I’m sure Nick could relate to this parable of the sower and seed, since as a farmer, he did the same thing year-after-year. He, like the sower, had to wait on God in faith for the crop to grow and eventually be harvested. And like the seed falling in different places—not all of Nick’s crops were likely as successful as he would wish every year because of weeds, insects, and weather conditions beyond Nick’s control. Yet Nick kept planting the seed, trusting that God would provide a harvest. In this way Nick was doing what God had called him to do. He was, as a farmer, contributing to society, by providing crops, which would be harvested and then produced into food products to feed human beings. That was Nick’s calling in life, and he did it faithfully year-after-year.
Explaining the parable, Jesus said God’s people, particularly preachers, sow the seed of God’s word. The seed represents God’s word in the parable. And the amazing thing is that the word works in peoples’ lives to give them faith in God and all other kinds of gifts and resources to live meaningful lives. So God’s word is spread and meant to be shared with others, just as Nick’s crops were meant to be harvested and then shipped away to produce products for people to eat. By feeding on God’s word we grow deeper in our faith in Christ and that faith too is meant to be shared with others so that they can grow into a deeper faith in Christ too.
In my visits with Nick, he would also speak occasionally of his homeland in Romania and the long journey he made from there to immigrate here in Canada and settle on his uncle and aunt’s farm in Saskatchewan. The apostle Paul, in Philippians 3:20-21 speaks of citizenship. He says we are citizens of heaven. Nick left his citizenship of his homeland behind in Romania for a new citizenship here in Canada. Once he became a citizen here, he was entitled to all of the privileges and responsibilities of Canadian citizenship.
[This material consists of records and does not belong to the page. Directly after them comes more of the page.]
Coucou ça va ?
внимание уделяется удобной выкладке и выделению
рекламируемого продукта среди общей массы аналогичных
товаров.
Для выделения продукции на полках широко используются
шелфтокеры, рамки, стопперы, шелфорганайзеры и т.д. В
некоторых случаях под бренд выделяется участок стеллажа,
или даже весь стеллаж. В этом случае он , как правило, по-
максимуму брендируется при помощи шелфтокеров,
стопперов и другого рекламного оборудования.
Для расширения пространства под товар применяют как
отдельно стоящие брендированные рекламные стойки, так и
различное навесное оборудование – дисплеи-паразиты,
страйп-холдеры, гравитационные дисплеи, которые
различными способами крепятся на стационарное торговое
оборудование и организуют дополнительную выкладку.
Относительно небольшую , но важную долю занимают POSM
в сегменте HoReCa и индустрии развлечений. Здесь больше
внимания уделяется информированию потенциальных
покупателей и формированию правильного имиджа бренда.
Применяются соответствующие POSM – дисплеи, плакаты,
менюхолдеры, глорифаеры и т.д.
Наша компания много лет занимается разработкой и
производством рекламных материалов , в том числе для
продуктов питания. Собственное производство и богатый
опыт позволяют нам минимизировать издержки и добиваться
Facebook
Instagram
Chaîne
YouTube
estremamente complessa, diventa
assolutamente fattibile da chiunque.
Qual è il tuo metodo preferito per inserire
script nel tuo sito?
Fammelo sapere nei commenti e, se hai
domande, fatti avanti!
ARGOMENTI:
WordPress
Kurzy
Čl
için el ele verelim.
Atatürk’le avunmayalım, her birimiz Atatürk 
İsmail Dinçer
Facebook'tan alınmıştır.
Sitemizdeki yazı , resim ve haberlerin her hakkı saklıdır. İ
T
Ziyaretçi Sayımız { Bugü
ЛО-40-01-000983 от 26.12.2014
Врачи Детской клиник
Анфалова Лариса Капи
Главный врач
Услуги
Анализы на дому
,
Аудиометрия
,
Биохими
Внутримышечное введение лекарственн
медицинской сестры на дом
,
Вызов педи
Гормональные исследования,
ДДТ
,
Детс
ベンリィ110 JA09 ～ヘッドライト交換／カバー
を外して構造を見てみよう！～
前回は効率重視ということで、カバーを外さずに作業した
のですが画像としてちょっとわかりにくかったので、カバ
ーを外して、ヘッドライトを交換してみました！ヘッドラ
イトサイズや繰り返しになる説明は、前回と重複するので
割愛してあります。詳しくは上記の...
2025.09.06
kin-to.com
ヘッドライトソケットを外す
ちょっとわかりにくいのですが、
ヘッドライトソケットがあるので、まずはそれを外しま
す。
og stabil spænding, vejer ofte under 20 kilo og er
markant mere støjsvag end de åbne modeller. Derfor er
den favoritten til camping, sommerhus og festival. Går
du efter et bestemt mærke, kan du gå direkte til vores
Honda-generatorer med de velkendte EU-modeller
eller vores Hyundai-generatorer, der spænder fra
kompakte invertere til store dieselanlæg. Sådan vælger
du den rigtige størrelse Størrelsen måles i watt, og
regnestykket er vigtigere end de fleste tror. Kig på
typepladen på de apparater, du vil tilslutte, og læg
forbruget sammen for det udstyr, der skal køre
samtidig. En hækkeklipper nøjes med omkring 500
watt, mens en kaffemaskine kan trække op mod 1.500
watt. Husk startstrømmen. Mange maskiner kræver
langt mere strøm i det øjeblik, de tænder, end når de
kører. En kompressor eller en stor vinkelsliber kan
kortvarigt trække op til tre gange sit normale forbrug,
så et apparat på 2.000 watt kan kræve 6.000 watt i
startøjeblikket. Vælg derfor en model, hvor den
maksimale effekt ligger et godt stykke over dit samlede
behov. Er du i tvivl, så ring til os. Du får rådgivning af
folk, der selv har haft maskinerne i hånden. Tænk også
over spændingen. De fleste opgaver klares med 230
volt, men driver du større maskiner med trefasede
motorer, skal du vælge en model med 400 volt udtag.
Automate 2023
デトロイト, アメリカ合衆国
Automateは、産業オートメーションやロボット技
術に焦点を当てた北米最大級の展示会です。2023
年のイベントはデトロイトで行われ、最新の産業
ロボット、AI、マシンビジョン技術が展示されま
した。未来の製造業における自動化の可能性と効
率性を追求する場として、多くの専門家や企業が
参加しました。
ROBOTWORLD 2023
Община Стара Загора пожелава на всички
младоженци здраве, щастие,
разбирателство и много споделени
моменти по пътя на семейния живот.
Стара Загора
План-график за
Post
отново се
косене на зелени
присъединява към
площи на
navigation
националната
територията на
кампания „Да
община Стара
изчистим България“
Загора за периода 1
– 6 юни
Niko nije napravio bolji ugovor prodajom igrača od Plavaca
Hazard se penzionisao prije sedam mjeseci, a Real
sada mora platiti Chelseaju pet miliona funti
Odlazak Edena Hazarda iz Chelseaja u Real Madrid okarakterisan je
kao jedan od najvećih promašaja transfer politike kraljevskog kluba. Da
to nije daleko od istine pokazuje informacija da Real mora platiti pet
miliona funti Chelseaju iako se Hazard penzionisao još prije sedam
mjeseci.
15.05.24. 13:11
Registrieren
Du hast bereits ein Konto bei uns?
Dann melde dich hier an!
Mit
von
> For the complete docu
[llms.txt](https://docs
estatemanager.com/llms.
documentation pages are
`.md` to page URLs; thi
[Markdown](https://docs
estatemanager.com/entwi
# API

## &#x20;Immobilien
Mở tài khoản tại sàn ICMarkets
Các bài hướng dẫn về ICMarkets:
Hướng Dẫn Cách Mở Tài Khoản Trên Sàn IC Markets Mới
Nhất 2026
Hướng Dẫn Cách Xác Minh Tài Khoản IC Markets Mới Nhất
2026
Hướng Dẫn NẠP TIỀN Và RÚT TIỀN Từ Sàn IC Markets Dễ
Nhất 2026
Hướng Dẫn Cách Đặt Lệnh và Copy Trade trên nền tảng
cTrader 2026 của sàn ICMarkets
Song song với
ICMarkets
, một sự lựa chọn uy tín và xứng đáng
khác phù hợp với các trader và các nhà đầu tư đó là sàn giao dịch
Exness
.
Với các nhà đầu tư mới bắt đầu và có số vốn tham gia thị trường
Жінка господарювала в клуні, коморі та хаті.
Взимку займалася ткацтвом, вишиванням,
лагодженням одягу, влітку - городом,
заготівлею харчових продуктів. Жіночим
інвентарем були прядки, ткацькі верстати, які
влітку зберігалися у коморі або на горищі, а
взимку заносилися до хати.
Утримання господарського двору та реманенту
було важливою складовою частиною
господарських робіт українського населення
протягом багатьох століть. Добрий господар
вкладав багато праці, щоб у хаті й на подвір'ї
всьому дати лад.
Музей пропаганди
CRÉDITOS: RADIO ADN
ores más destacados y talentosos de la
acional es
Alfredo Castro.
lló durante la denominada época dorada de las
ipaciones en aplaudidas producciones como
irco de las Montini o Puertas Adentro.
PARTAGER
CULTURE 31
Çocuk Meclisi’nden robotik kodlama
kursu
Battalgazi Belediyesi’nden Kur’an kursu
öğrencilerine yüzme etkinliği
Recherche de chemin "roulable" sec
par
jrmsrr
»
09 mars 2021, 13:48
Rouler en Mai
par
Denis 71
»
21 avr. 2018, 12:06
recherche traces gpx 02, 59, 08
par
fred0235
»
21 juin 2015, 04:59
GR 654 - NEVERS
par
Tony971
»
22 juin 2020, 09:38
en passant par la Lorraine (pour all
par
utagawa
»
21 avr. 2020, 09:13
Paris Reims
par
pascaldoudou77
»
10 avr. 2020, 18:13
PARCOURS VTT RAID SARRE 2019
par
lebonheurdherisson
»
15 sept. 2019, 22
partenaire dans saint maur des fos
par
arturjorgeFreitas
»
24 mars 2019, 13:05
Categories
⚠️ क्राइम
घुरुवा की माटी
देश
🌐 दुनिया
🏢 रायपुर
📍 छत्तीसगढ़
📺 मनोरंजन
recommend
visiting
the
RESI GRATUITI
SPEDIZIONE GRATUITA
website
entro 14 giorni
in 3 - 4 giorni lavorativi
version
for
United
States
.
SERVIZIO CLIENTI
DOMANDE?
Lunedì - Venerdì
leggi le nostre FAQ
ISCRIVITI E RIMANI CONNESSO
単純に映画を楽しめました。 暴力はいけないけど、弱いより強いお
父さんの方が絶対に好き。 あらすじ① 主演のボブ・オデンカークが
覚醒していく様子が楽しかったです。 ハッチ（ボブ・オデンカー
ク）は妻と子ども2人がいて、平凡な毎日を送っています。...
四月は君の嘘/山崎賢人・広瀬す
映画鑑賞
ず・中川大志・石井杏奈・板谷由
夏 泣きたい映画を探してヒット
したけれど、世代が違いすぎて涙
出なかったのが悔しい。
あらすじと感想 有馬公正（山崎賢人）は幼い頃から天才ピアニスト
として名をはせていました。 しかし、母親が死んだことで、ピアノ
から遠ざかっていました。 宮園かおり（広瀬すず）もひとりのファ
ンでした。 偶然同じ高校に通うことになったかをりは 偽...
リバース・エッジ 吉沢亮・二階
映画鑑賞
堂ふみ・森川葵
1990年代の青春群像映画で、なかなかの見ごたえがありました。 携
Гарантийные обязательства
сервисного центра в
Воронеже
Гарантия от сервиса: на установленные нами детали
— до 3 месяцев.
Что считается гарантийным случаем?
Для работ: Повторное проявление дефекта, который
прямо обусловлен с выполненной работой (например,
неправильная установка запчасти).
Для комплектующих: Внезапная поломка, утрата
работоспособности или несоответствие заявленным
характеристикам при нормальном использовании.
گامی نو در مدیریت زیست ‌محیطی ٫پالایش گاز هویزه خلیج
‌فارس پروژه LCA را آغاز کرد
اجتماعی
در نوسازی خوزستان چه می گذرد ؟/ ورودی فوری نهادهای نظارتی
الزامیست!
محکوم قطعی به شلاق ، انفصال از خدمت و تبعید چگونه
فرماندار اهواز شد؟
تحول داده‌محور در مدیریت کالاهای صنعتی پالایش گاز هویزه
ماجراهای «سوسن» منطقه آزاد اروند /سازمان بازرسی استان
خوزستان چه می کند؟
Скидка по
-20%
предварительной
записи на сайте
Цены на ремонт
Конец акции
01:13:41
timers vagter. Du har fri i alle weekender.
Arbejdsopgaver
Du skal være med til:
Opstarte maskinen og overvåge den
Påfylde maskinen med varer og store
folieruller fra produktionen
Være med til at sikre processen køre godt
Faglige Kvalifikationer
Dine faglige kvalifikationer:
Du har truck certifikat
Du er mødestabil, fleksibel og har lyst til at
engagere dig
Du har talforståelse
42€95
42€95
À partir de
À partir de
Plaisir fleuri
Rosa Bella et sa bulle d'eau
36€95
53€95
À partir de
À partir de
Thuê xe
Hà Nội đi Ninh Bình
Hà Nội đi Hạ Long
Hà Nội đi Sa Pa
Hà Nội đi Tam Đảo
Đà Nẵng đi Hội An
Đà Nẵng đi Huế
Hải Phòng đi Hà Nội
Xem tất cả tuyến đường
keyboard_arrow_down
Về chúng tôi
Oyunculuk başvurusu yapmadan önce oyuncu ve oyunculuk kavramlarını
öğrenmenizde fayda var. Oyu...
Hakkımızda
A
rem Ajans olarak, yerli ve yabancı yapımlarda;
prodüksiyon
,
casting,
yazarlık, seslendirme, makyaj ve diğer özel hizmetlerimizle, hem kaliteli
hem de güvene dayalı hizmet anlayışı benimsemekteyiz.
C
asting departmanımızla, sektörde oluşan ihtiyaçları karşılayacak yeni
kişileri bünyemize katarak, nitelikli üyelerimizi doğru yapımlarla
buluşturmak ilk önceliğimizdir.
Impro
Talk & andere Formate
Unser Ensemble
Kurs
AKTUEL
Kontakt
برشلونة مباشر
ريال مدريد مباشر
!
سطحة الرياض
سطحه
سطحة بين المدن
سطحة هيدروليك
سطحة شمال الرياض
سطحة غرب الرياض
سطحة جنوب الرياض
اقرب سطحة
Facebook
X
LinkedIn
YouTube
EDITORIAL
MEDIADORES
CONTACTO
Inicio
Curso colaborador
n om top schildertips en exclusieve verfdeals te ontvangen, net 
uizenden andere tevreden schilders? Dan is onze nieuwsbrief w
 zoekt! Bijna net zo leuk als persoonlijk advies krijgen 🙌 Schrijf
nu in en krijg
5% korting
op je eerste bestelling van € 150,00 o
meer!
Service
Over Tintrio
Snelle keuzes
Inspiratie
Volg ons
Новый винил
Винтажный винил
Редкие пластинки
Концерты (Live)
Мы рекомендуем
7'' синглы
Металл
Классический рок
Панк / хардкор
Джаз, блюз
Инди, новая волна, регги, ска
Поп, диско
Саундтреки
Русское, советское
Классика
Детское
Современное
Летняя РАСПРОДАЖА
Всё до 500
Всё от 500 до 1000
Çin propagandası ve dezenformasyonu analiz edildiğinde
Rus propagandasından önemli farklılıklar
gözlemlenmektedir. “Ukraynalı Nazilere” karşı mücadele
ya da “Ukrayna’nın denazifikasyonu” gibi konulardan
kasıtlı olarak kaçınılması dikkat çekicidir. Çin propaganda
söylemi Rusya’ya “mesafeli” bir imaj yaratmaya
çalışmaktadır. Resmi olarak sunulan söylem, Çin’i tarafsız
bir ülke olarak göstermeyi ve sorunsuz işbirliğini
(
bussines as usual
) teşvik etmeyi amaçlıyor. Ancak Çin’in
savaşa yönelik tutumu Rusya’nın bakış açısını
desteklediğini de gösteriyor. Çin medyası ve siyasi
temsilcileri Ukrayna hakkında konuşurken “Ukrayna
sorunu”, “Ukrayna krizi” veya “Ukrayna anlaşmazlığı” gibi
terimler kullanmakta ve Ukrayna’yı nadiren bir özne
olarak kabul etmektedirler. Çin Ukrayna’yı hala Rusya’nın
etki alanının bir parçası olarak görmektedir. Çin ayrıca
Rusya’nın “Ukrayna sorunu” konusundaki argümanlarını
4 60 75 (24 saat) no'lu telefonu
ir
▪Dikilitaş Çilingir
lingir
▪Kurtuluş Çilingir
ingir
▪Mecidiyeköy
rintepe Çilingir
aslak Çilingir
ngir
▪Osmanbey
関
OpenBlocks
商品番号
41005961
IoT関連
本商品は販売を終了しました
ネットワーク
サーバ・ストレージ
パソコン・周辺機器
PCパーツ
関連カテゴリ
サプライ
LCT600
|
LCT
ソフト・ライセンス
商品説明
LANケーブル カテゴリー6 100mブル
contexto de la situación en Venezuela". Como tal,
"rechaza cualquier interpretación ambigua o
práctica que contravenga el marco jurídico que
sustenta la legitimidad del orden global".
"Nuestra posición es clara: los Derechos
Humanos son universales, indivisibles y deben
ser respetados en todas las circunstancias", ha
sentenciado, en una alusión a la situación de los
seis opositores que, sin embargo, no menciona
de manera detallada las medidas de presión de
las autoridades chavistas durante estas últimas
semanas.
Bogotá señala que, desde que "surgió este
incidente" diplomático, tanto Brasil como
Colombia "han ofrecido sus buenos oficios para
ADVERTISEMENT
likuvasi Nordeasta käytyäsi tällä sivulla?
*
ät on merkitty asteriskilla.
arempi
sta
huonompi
The same is true, says Paul, of our citizenship in heaven. One day, we shall “immigrate” to our new homeland, leave Canada behind, and become full-fledged citizens in heaven, our true, eternal home. That’s the promise in our Philippians passage that now, by the LORD’s grace, Nick shall be a beneficiary of; and that too is a promise we look forward to one day.
According to Paul, our citizenship entitlement and inheritance shall involve a huge change. Christ, our Lord and Saviour “will change our weak mortal bodies and make them like his own glorious body, using that power by which he is able to bring all things under his rule.” In other words, it will be Easter for us all, as our powerful LORD will resurrect our bodies to be with him eternally in heaven. Nick’s old, tired, worn out body will now be changed into a new, spiritual body as a citizen of heaven. By God’s grace, so will ours! That is my hope—I hope it is yours too! Amen.